Each record below is to be output with no change at all.
(Provided data)
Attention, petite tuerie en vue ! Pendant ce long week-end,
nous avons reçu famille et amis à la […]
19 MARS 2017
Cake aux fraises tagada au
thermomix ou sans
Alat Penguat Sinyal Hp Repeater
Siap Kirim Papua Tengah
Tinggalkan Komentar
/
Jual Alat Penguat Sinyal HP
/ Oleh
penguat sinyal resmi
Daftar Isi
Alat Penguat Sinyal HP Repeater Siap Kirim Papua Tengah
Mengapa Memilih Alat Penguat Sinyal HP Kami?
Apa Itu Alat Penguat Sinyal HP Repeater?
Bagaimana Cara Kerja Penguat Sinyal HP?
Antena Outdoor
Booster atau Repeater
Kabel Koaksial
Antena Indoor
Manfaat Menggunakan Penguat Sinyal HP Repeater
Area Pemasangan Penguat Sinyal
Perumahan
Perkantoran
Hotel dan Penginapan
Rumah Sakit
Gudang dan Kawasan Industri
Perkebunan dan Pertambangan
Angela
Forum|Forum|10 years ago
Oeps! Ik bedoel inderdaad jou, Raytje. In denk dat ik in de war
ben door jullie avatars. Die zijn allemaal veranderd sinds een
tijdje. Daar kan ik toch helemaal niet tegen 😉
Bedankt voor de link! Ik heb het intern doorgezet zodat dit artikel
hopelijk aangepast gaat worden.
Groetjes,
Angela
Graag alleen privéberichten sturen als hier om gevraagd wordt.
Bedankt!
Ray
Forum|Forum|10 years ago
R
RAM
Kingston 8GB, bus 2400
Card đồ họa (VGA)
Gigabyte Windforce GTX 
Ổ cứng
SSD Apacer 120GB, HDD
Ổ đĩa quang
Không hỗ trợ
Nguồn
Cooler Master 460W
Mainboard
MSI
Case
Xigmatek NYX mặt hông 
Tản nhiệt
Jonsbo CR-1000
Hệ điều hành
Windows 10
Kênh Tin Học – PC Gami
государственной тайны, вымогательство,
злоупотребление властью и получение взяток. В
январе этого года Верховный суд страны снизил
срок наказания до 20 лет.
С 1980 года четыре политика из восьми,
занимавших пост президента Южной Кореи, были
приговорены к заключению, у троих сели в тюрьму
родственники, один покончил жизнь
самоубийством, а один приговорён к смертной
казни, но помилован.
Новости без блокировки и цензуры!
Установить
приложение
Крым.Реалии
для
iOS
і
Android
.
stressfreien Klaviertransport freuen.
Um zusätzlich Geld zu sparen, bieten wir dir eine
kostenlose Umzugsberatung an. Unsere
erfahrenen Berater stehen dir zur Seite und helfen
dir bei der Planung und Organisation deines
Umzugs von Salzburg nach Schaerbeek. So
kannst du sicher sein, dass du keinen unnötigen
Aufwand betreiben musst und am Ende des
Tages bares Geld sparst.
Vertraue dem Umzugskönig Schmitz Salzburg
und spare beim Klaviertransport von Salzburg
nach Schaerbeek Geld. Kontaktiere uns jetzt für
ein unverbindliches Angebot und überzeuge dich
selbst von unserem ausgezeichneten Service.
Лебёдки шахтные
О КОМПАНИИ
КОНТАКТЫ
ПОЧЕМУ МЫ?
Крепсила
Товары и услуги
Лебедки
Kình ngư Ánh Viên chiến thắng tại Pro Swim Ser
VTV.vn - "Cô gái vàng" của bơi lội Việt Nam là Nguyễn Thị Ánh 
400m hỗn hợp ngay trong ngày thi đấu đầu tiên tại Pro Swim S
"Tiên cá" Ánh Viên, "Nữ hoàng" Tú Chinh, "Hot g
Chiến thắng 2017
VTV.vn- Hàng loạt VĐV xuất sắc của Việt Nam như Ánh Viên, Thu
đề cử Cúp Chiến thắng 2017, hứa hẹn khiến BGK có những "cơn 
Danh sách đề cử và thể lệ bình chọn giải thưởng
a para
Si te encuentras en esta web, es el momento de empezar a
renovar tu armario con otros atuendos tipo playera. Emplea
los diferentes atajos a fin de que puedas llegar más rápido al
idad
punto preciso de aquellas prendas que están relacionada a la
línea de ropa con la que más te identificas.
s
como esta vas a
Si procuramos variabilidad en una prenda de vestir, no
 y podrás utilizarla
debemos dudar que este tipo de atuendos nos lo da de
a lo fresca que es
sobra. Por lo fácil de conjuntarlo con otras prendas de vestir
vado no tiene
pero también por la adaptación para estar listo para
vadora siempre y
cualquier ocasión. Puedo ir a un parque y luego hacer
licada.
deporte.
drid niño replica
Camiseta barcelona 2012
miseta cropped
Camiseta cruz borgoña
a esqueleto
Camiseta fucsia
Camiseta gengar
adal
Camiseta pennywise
(End Provided data)
§ Solution for this exercise
Attention, petite tuerie en vue ! Pendant ce long week-end,
nous avons reçu famille et amis à la […]
19 MARS 2017
Cake aux fraises tagada au
thermomix ou sans
Alat Penguat Sinyal Hp Repeater
Siap Kirim Papua Tengah
Tinggalkan Komentar
/
Jual Alat Penguat Sinyal HP
/ Oleh
penguat sinyal resmi
Daftar Isi
Alat Penguat Sinyal HP Repeater Siap Kirim Papua Tengah
Mengapa Memilih Alat Penguat Sinyal HP Kami?
Apa Itu Alat Penguat Sinyal HP Repeater?
Bagaimana Cara Kerja Penguat Sinyal HP?
Antena Outdoor
Booster atau Repeater
Kabel Koaksial
Antena Indoor
Manfaat Menggunakan Penguat Sinyal HP Repeater
Area Pemasangan Penguat Sinyal
Perumahan
Perkantoran
Hotel dan Penginapan
Rumah Sakit
Gudang dan Kawasan Industri
Perkebunan dan Pertambangan
Angela
Forum|Forum|10 years ago
Oeps! Ik bedoel inderdaad jou, Raytje. In denk dat ik in de war
ben door jullie avatars. Die zijn allemaal veranderd sinds een
tijdje. Daar kan ik toch helemaal niet tegen 😉
Bedankt voor de link! Ik heb het intern doorgezet zodat dit artikel
hopelijk aangepast gaat worden.
Groetjes,
Angela
Graag alleen privéberichten sturen als hier om gevraagd wordt.
Bedankt!
Ray
Forum|Forum|10 years ago
R
RAM
Kingston 8GB, bus 2400
Card đồ họa (VGA)
Gigabyte Windforce GTX 
Ổ cứng
SSD Apacer 120GB, HDD
Ổ đĩa quang
Không hỗ trợ
Nguồn
Cooler Master 460W
Mainboard
MSI
Case
Xigmatek NYX mặt hông 
Tản nhiệt
Jonsbo CR-1000
Hệ điều hành
Windows 10
Kênh Tin Học – PC Gami
государственной тайны, вымогательство,
злоупотребление властью и получение взяток. В
январе этого года Верховный суд страны снизил
срок наказания до 20 лет.
С 1980 года четыре политика из восьми,
занимавших пост президента Южной Кореи, были
приговорены к заключению, у троих сели в тюрьму
родственники, один покончил жизнь
самоубийством, а один приговорён к смертной
казни, но помилован.
Новости без блокировки и цензуры!
Установить
приложение
Крым.Реалии
для
iOS
і
Android
.
stressfreien Klaviertransport freuen.
Um zusätzlich Geld zu sparen, bieten wir dir eine
kostenlose Umzugsberatung an. Unsere
erfahrenen Berater stehen dir zur Seite und helfen
dir bei der Planung und Organisation deines
Umzugs von Salzburg nach Schaerbeek. So
kannst du sicher sein, dass du keinen unnötigen
Aufwand betreiben musst und am Ende des
Tages bares Geld sparst.
Vertraue dem Umzugskönig Schmitz Salzburg
und spare beim Klaviertransport von Salzburg
nach Schaerbeek Geld. Kontaktiere uns jetzt für
ein unverbindliches Angebot und überzeuge dich
selbst von unserem ausgezeichneten Service.
Лебёдки шахтные
О КОМПАНИИ
КОНТАКТЫ
ПОЧЕМУ МЫ?
Крепсила
Товары и услуги
Лебедки
Kình ngư Ánh Viên chiến thắng tại Pro Swim Ser
VTV.vn - "Cô gái vàng" của bơi lội Việt Nam là Nguyễn Thị Ánh 
400m hỗn hợp ngay trong ngày thi đấu đầu tiên tại Pro Swim S
"Tiên cá" Ánh Viên, "Nữ hoàng" Tú Chinh, "Hot g
Chiến thắng 2017
VTV.vn- Hàng loạt VĐV xuất sắc của Việt Nam như Ánh Viên, Thu
đề cử Cúp Chiến thắng 2017, hứa hẹn khiến BGK có những "cơn 
Danh sách đề cử và thể lệ bình chọn giải thưởng
a para
Si te encuentras en esta web, es el momento de empezar a
renovar tu armario con otros atuendos tipo playera. Emplea
los diferentes atajos a fin de que puedas llegar más rápido al
idad
punto preciso de aquellas prendas que están relacionada a la
línea de ropa con la que más te identificas.
s
como esta vas a
Si procuramos variabilidad en una prenda de vestir, no
 y podrás utilizarla
debemos dudar que este tipo de atuendos nos lo da de
a lo fresca que es
sobra. Por lo fácil de conjuntarlo con otras prendas de vestir
vado no tiene
pero también por la adaptación para estar listo para
vadora siempre y
cualquier ocasión. Puedo ir a un parque y luego hacer
licada.
deporte.
drid niño replica
Camiseta barcelona 2012
miseta cropped
Camiseta cruz borgoña
a esqueleto
Camiseta fucsia
Camiseta gengar
adal
Camiseta pennywise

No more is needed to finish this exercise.